Les Femmes d’Impact plaident pour une inclusion accrue des femmes

La troisième édition de la table ronde des « Femmes d’Impact » s’est tenue dans la capitale tchadienne le 20 juin dernier, réunissant des leaders féminines de plusieurs pays africains autour d’une réflexion sur la place des femmes dans la transformation numérique et le développement de l’intelligence artificielle (IA).

LANDENG KAYE Solange

Cette rencontre a rassemblé des participantes venues du Sénégal, du Maroc, de la Tunisie, de la Côte d’Ivoire, du Gabon et du Tchad.
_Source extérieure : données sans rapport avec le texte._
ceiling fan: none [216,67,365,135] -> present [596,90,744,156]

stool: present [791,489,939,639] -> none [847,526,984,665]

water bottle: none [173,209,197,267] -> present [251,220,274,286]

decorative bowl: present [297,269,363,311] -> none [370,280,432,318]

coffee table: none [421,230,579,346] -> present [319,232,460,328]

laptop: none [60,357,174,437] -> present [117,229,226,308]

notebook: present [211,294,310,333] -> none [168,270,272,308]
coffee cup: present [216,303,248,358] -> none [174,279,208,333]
À travers des panels et des échanges, elles ont partagé leurs expériences et formulé des recommandations pour renforcer l’implication des femmes dans les secteurs du numérique et de l’innovation.

Dans son allocution d’ouverture, la présidente de l’initiative, Nicole Ndoubayo, a salué l’évolution de cette plateforme, devenue au fil des années un véritable réseau panafricain de promotion du leadership féminin. Selon elle, le numérique constitue aujourd’hui un levier incontournable d’émancipation économique et sociale pour les femmes africaines.

Réduire la fracture numérique

Les discussions ont mis en lumière la nécessité de réduire la fracture numérique persistante entre les hommes et les femmes. Les participantes ont souligné que l’accès aux technologies de l’information, à Internet et aux formations spécialisées peut contribuer significativement à la lutte contre la pauvreté et à l’amélioration des conditions de vie des femmes, qu’elles soient entrepreneures, étudiantes ou actrices du développement communautaire.

Alors que le Tchad poursuit ses ambitions de modernisation à travers le plan national « Tchad Connexion 2030 », plusieurs intervenantes ont rappelé que les femmes restent encore insuffisamment représentées dans les domaines des sciences, des technologies et de l’innovation. Cette situation risque de les marginaliser davantage face aux mutations rapides du marché de l’emploi induites par les nouvelles technologies.

L’intelligence artificielle au cœur des débats

Une attention particulière a été accordée à l’intelligence artificielle, considérée comme un enjeu majeur pour l’avenir. Les participantes ont insisté sur l’importance d’intégrer davantage les femmes dans la conception des données, des algorithmes et des solutions numériques afin d’éviter que les technologies émergentes ne reproduisent ou n’accentuent les inégalités existantes.

Certaines intervenantes ont mis en garde contre le risque d’une « invisibilisation numérique » des femmes si elles ne sont pas incluses dès maintenant dans les processus de création et de gouvernance des outils technologiques. L’IA, en tant que moteur de transformation, doit être pensée comme un espace d’égalité et non comme un vecteur de discrimination.

Des initiatives concrètes

Pour répondre à ces défis, le mouvement « Femmes d’Impact » a annoncé le lancement prochain d’une campagne de sensibilisation destinée à encourager les jeunes filles à s’orienter vers les filières scientifiques, technologiques, d’ingénierie et de mathématiques (STEM). L’organisation prévoit également de soutenir les femmes entrepreneures dans leur accès aux financements et aux opportunités offertes par l’économie numérique.

Cette campagne vise à briser les stéréotypes qui freinent encore l’engagement des filles dans les filières scientifiques. Elle ambitionne de créer un environnement favorable où les femmes pourront non seulement apprendre, mais aussi innover et contribuer activement à la construction d’un écosystème numérique inclusif.

Au terme des travaux, Nicole Ndoubayo a rappelé que le succès de la transformation numérique du Tchad ne dépendra pas uniquement du déploiement des infrastructures technologiques, mais également de la capacité des femmes et des jeunes filles à s’approprier ces outils pour en faire de véritables moteurs de développement économique et social.

Elle a insisté sur la nécessité d’une synergie entre les pouvoirs publics, les acteurs privés et la société civile pour garantir une participation équitable des femmes. Les institutions éducatives, en particulier, sont appelées à jouer un rôle central dans la formation et l’accompagnement des futures générations.

Une vision panafricaine

La table ronde a également mis en avant la dimension panafricaine de l’initiative. Les expériences partagées par les participantes venues d’autres pays démontrent que les défis sont communs : fracture numérique, faible représentation des femmes dans les filières STEM, accès limité aux financements et aux opportunités. Mais elles montrent aussi que des solutions existent, notamment à travers la coopération régionale et le partage de bonnes pratiques.

Cette édition des « Femmes d’Impact » s’inscrit ainsi dans une dynamique de solidarité et de construction collective. Elle rappelle que l’avenir numérique de l’Afrique ne peut se concevoir sans une participation active et équitable des femmes.